● Document passage:
0049-3848/81/060593-09$02.00/O Copyright (c) 1981 Pergamon Press Ltd
ENZYMATIC PROPERTIES OF PLASMINS CONVERTED FROM ACID-TREATED AND NATIVE GLU- AND LYS-PLASMINOGENS BY UROKINASE
Akikatu Takada and Yumiko Takada Department of Physiology, Hamamatsu University, School of Medicine, Hamamatsu-shi, Shizuoka-ken Japan, 431-31
(Received 20.1.1981. Accepted by Editor O.N. Ulutin. Received in final form by Executive Editorial Office 5.3.1981)
ABSTRACT Glu- and Lys-plasminogens (plg) had been acidified to pH 2. Glu-plg acidified had higher extent of hydrolysis of S-2251 after the activation with urokinase (UK) than non-acidified Glu-plg. Acidified Glu-plg increased hydrolysis of S-2251 after UK activation at 1 mM of tranexamic acid. Further increase in the concentration of tranexamic acid decreased the extent of its hydrolysis. Lys-plg after UK activation in the presence of tranexamic acid up to 1 mM did not change S-2251 hydrolysis. Further increase in the concentration of tranexamic acid also resulted in the decrease of S-2251 hydrolysis. Acidified Lys-plg had largest extent of S-2251 hydrolysis after UK activation in the absence of tranexamic acid. Kinetic studies indicated that both Glu- and Lys-plgs after UK activation had the same Km values, but acidified plgs had higher Vmax values. Lys-plasmin seemed to have the same Vmax value as Gluplasmin, but Km value of Glu-plasmin was larger than Lys-plasmin. It can be concluded that plasmins formed from acidified plgs (Gluor Lys-plg) formed products from enzyme substrate complex faster than plasmins from non-acidified plgs.

● Study material:
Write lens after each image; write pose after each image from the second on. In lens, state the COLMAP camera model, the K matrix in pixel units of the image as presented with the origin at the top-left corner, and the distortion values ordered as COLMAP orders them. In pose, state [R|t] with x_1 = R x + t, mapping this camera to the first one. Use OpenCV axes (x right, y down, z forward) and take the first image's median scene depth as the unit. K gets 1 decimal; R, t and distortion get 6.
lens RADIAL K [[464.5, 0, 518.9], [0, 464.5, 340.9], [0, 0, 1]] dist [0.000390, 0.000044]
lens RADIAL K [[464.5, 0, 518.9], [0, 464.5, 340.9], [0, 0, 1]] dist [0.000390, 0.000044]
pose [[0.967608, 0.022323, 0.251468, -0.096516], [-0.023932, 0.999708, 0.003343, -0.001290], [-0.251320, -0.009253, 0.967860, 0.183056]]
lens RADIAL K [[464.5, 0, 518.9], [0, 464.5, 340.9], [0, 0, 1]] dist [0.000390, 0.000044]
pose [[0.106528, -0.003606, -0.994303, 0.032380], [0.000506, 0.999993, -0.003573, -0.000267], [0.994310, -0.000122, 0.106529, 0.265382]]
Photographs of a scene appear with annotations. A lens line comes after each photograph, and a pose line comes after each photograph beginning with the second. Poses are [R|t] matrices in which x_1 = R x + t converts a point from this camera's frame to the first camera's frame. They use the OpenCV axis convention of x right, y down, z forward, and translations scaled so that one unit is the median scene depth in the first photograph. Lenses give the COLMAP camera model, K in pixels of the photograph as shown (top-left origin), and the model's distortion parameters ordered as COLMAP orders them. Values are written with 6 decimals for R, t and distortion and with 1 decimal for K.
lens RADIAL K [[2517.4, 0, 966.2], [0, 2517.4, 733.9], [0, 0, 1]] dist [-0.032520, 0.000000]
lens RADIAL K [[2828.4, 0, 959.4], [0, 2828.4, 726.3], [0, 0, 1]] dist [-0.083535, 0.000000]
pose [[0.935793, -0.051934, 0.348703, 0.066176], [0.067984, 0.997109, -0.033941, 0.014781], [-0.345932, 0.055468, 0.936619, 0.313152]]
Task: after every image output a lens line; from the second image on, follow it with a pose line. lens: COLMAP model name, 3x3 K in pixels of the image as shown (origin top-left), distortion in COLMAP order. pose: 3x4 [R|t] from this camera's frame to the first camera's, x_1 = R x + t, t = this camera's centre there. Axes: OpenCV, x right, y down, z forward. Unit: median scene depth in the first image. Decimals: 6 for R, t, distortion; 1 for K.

● Action item:
Answer the following questions from the plasminogen abstract:
(a) Which editor accepted the paper?
(b) To what pH were the Glu- and Lys-plasminogens acidified?
(c) According to the kinetic studies, how did the Km values of Glu- and Lys-plasminogens compare after urokinase activation?

● Written solution:
(a) O.N. Ulutin
(b) pH 2
(c) They had the same Km values.